Rahaf Alqunun ‘was terrified’, says reporter who was locked in room with Saudi asylum seeker



January 08, 2019 16:33:16

Saudi teenager Rahaf Alqunun “was terrified” as officials in Bangkok tried to get her onto a flight to Kuwait, says an ABC journalist who was barricaded with the young asylum seeker inside an airport hotel room.

Key points:

  • ABC’s Sophie McNeil was in the room with Rahaf Alqunun, who fears her family will kill her if she returns to Saudi Arabia
  • McNeil says it was clear that authorities ‘would do everything they could’ to get her on a Kuwait Airways flight
  • She says Rahaf has been moved to a secret, safe location

Ms Alqunun, 18, flew into Thailand from Kuwait, saying she had a ticket onwards to Australia where she had hoped to seek asylum over fears her family would kill her for renouncing Islam.

But when she arrived in Bangkok she said a Saudi diplomat met her at the airport and tricked her into handing over her passport and ticket, saying he would secure a visa.

The 18-year-old then barricaded herself inside her room at an airport hotel, and requested to speak to the United Nations refugee office.

Sophie McNeill is an ABC 4 Corners journalist who is on leave working on a book. She became involved in the story researching her book and was inside the room as officials tried to get Ms Alqunun on a flight back to Kuwait on Monday.

McNeill said it became clear at about 9:00am (local time) authorities “would do everything they could to get her on that 11:15am flight on Kuwait Airways”.

“The threat was she would go back to Saudi Arabia from there, because she does have family in Kuwait and has spent time there too,” she explained.

“So they were knocking on her door and there was a Kuwaiti Airways representative telling her that she had no choice, but had to get on this flight.

“And she made the decision that she was not going to do that and she did barricade herself in the room.

“She was terrified.”

Thai authorities later relented, deciding not to send Ms Alqunun back to Saudi Arabia, and McNeill said she had moved to a secret location.

“And it is safe,” she said.

Ms Alqunun is now under the protection of the United Nations, and McNeill said the UN wanted the teenager moved to “a third country”.

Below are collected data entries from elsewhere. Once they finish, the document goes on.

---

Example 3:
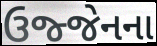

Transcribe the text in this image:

ઉજ્જેનના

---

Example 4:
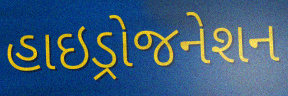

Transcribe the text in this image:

Teenager ‘particularly terrified’ by reports father had arrived

McNeill said she had heard that the teenager’s father had arrived in Thailand, but “we haven’t seen any proof of that yet”.

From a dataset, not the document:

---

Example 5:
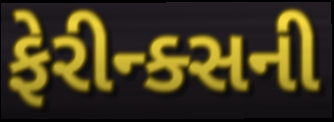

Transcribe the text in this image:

ફેરીન્ક્સની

“[Ms Alqunun] hasn’t travelled much, English is her second language and she is still learning English, it has been a very emotional experience,” she said.

“She didn’t eat all day yesterday, she didn’t sleep for about three days.

“It is confusing for her, and she is particularly terrified about by these reports that her father has landed in Bangkok.”

‘World is watching more closely’

Ms Alqunun’s plight bears similarities to the case of 24-year-old Saudi woman Dina Ali Lasloom, who sought asylum in Australia in 2017.

Ms Lasloom had arrived in Manila from Kuwait, and also wanted to travel on to Australia when she recorded a video message pleading for help.

The message sparked a social media campaign, dubbed “Save Dina Ali”, but she was returned to Riyadh and nobody from outside Saudi Arabia has her from her since.

“This is why Rahaf’s case is really quite incredible [and] that the world is now watching closely, I think, much closer than they were, what Saudi Arabia is doing to its own citizens,” McNeill said.

Cases of young women trying to flee deeply conservative Saudi Arabia are likely to become more common, according to Ben Rich, a lecturer in international relations and Middle East politics at Curtin University.

He says despite a recent focus on emerging women’s rights in the country, “women still remain extremely in the place of second-class citizenry”.

“Much of [women’s] legal and economic autonomy is still captured under the guardianship laws, in which they need to have a male guardian — be that their father, their husband, or even in some cases their son — make important legal decisions that they have no ability over,” he said.

“This is a real demonstration of that.

“Her claims that she’s been abused physically and mentally is not particularly unexpected under those types of conditions.”